(Supplied material begins)
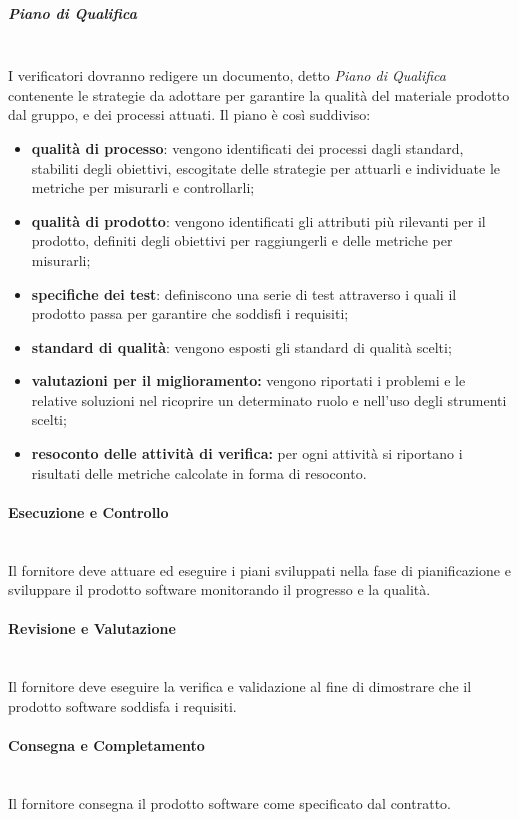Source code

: 			\subparagraph{Piano di Qualifica} \mbox{}\\
			
			\noindent I verificatori dovranno redigere un documento, detto \textit{Piano di 
				Qualifica} contenente le strategie da adottare per garantire la qualità del 
			materiale prodotto dal gruppo, e dei processi attuati. Il piano è così 
			suddiviso:
			\begin{itemize}
				\item \textbf{qualità di processo}: vengono identificati dei processi dagli 
				standard, stabiliti degli obiettivi, escogitate delle strategie per 
				attuarli e 			
				individuate le metriche per misurarli e controllarli;
				\item \textbf{qualità di prodotto}: vengono identificati gli attributi più 
				rilevanti per il prodotto, definiti degli obiettivi per raggiungerli e 
				delle 
				metriche per misurarli;
				\item \textbf{specifiche dei test}: definiscono una serie di test 
				attraverso 
				i quali il prodotto passa per garantire che soddisfi i requisiti;
				\item \textbf{standard di qualità}: vengono esposti gli standard di qualità 
				scelti;
				\item \textbf{valutazioni per il miglioramento:} vengono riportati i 
				problemi 
				e le relative soluzioni nel ricoprire un determinato ruolo e nell'uso degli 
				strumenti scelti;
				\item \textbf{resoconto delle attività di verifica:} per ogni attività si 
				riportano i risultati delle metriche calcolate in forma di resoconto.
			\end{itemize}

		\paragraph{Esecuzione e Controllo} \mbox{}\\
		Il fornitore deve attuare ed eseguire i piani sviluppati nella fase di 
		pianificazione e sviluppare il prodotto software monitorando il progresso e la 
		qualità.
		\paragraph{Revisione e Valutazione} \mbox{}\\
		Il fornitore deve eseguire la verifica e validazione al fine di dimostrare che 
		il prodotto software soddisfa i requisiti.
		\paragraph{Consegna e Completamento} \mbox{}\\
		Il fornitore consegna il prodotto software come specificato dal contratto.	

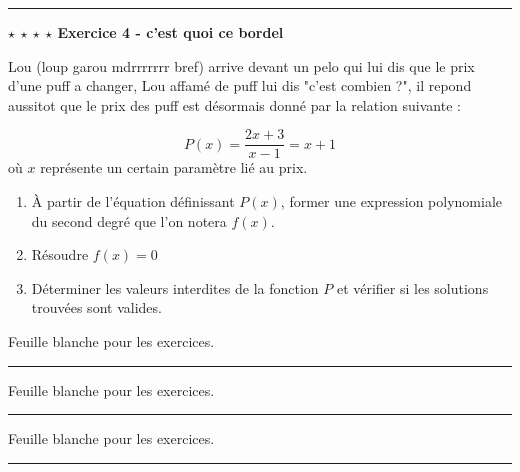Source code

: \documentclass{article}
\begin{document}
	\newpage
	\rule{\textwidth}{0.4pt}
	
	\noindent \textbf{$\star$ $\star$ $\star$ $\star$ Exercice 4 - c'est quoi ce bordel}
	
	Lou (loup garou mdrrrrrrr bref) arrive devant un pelo qui lui dis que le prix d'une puff a changer, Lou affamé de puff lui dis "c'est combien ?", il repond aussitot que le prix des puff est désormais donné par la relation suivante :
	
	\[
		P(x) = \frac{2x+3}{x-1} = x+1
	\] 
	où $x$ représente un certain paramètre lié au prix.
	
	\begin{enumerate}
		\item À partir de l'équation définissant \(P(x)\), former une expression polynomiale du second degré que l'on notera \(f(x)\).
		\item Résoudre $f(x) = 0$
		\item Déterminer les valeurs interdites de la fonction \(P\) et vérifier si les solutions trouvées sont valides.
	\end{enumerate}
	
	\newpage
	\noindent Feuille blanche pour les exercices.\\
	\rule{\textwidth}{0.4pt}
	\newpage
	\noindent Feuille blanche pour les exercices.\\
	\rule{\textwidth}{0.4pt}
	\newpage
	\noindent Feuille blanche pour les exercices.\\
	\rule{\textwidth}{0.4pt}
	
	
\end{document}

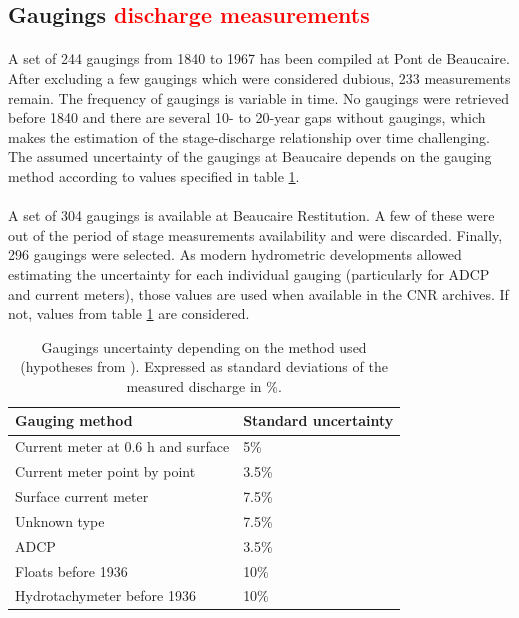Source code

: \documentclass[11pt]{article}
\begin{document}
    \subsection{Gaugings \textcolor{red}{discharge measurements}}

    \paragraph{}
    A set of 244 gaugings from 1840 to 1967 has been compiled at Pont de Beaucaire. After excluding a few gaugings which were considered dubious, 233 measurements remain. The frequency of gaugings is variable in time. No gaugings were retrieved before 1840 and there are several 10- to 20-year gaps without gaugings, which makes the estimation of the stage-discharge relationship over time challenging. The assumed uncertainty of the gaugings at Beaucaire depends on the gauging method according to \citet{bard_actualisation_2018} values specified in table \ref{TabIcJau}.
    
    \paragraph{}    
    A set of 304 gaugings is available at Beaucaire Restitution. A few of these were out of the period of stage measurements availability and were discarded. Finally, 296 gaugings were selected. As modern hydrometric developments allowed estimating the uncertainty for each individual gauging (particularly for ADCP and current meters), those values are used when available in the CNR archives. If not, values from table \ref{TabIcJau} are considered. 
        
         \begin{table}[ht]
            \centering
                \begin{tabular}{| l | l |} 
                        \hline
                        \textbf{Gauging method} & \textbf{Standard uncertainty} \\
                        \hline
                        Current meter at 0.6 h and surface & 5\% \\
                        \hline
                        Current meter point by point & 3.5\% \\
                        \hline
                        Surface current meter & 7.5\% \\
                        \hline
                        Unknown type & 7.5\% \\
                        \hline
                        ADCP & 3.5\% \\
                        \hline
                        Floats before 1936 & 10\% \\
                        \hline
                        Hydrotachymeter before 1936 & 10\%\\
                        \hline
                \end{tabular}
            \caption{Gaugings uncertainty depending on the method used (hypotheses from \citet{bard_actualisation_2018}). Expressed as standard deviations of the measured discharge in \%.}
            \label{TabIcJau}
        \end{table}
         \FloatBarrier
\end{document}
(Supplied material ends)
Description of the task —
Please return the lines above exactly, with the pictures omitted.

Exercise response —
Source code

: 			\subparagraph{Piano di Qualifica} \mbox{}\\
			
			\noindent I verificatori dovranno redigere un documento, detto \textit{Piano di 
				Qualifica} contenente le strategie da adottare per garantire la qualità del 
			materiale prodotto dal gruppo, e dei processi attuati. Il piano è così 
			suddiviso:
			\begin{itemize}
				\item \textbf{qualità di processo}: vengono identificati dei processi dagli 
				standard, stabiliti degli obiettivi, escogitate delle strategie per 
				attuarli e 			
				individuate le metriche per misurarli e controllarli;
				\item \textbf{qualità di prodotto}: vengono identificati gli attributi più 
				rilevanti per il prodotto, definiti degli obiettivi per raggiungerli e 
				delle 
				metriche per misurarli;
				\item \textbf{specifiche dei test}: definiscono una serie di test 
				attraverso 
				i quali il prodotto passa per garantire che soddisfi i requisiti;
				\item \textbf{standard di qualità}: vengono esposti gli standard di qualità 
				scelti;
				\item \textbf{valutazioni per il miglioramento:} vengono riportati i 
				problemi 
				e le relative soluzioni nel ricoprire un determinato ruolo e nell'uso degli 
				strumenti scelti;
				\item \textbf{resoconto delle attività di verifica:} per ogni attività si 
				riportano i risultati delle metriche calcolate in forma di resoconto.
			\end{itemize}

		\paragraph{Esecuzione e Controllo} \mbox{}\\
		Il fornitore deve attuare ed eseguire i piani sviluppati nella fase di 
		pianificazione e sviluppare il prodotto software monitorando il progresso e la 
		qualità.
		\paragraph{Revisione e Valutazione} \mbox{}\\
		Il fornitore deve eseguire la verifica e validazione al fine di dimostrare che 
		il prodotto software soddisfa i requisiti.
		\paragraph{Consegna e Completamento} \mbox{}\\
		Il fornitore consegna il prodotto software come specificato dal contratto.	

Source code

: \documentclass{article}
\begin{document}
	\newpage
	\rule{\textwidth}{0.4pt}
	
	\noindent \textbf{$\star$ $\star$ $\star$ $\star$ Exercice 4 - c'est quoi ce bordel}
	
	Lou (loup garou mdrrrrrrr bref) arrive devant un pelo qui lui dis que le prix d'une puff a changer, Lou affamé de puff lui dis "c'est combien ?", il repond aussitot que le prix des puff est désormais donné par la relation suivante :
	
	\[
		P(x) = \frac{2x+3}{x-1} = x+1
	\] 
	où $x$ représente un certain paramètre lié au prix.
	
	\begin{enumerate}
		\item À partir de l'équation définissant \(P(x)\), former une expression polynomiale du second degré que l'on notera \(f(x)\).
		\item Résoudre $f(x) = 0$
		\item Déterminer les valeurs interdites de la fonction \(P\) et vérifier si les solutions trouvées sont valides.
	\end{enumerate}
	
	\newpage
	\noindent Feuille blanche pour les exercices.\\
	\rule{\textwidth}{0.4pt}
	\newpage
	\noindent Feuille blanche pour les exercices.\\
	\rule{\textwidth}{0.4pt}
	\newpage
	\noindent Feuille blanche pour les exercices.\\
	\rule{\textwidth}{0.4pt}
	
	
\end{document}

Source code

: \documentclass[11pt]{article}
\begin{document}
    \subsection{Gaugings \textcolor{red}{discharge measurements}}

    \paragraph{}
    A set of 244 gaugings from 1840 to 1967 has been compiled at Pont de Beaucaire. After excluding a few gaugings which were considered dubious, 233 measurements remain. The frequency of gaugings is variable in time. No gaugings were retrieved before 1840 and there are several 10- to 20-year gaps without gaugings, which makes the estimation of the stage-discharge relationship over time challenging. The assumed uncertainty of the gaugings at Beaucaire depends on the gauging method according to \citet{bard_actualisation_2018} values specified in table \ref{TabIcJau}.
    
    \paragraph{}    
    A set of 304 gaugings is available at Beaucaire Restitution. A few of these were out of the period of stage measurements availability and were discarded. Finally, 296 gaugings were selected. As modern hydrometric developments allowed estimating the uncertainty for each individual gauging (particularly for ADCP and current meters), those values are used when available in the CNR archives. If not, values from table \ref{TabIcJau} are considered. 
        
         \begin{table}[ht]
            \centering
                \begin{tabular}{| l | l |} 
                        \hline
                        \textbf{Gauging method} & \textbf{Standard uncertainty} \\
                        \hline
                        Current meter at 0.6 h and surface & 5\% \\
                        \hline
                        Current meter point by point & 3.5\% \\
                        \hline
                        Surface current meter & 7.5\% \\
                        \hline
                        Unknown type & 7.5\% \\
                        \hline
                        ADCP & 3.5\% \\
                        \hline
                        Floats before 1936 & 10\% \\
                        \hline
                        Hydrotachymeter before 1936 & 10\%\\
                        \hline
                \end{tabular}
            \caption{Gaugings uncertainty depending on the method used (hypotheses from \citet{bard_actualisation_2018}). Expressed as standard deviations of the measured discharge in \%.}
            \label{TabIcJau}
        \end{table}
         \FloatBarrier
\end{document}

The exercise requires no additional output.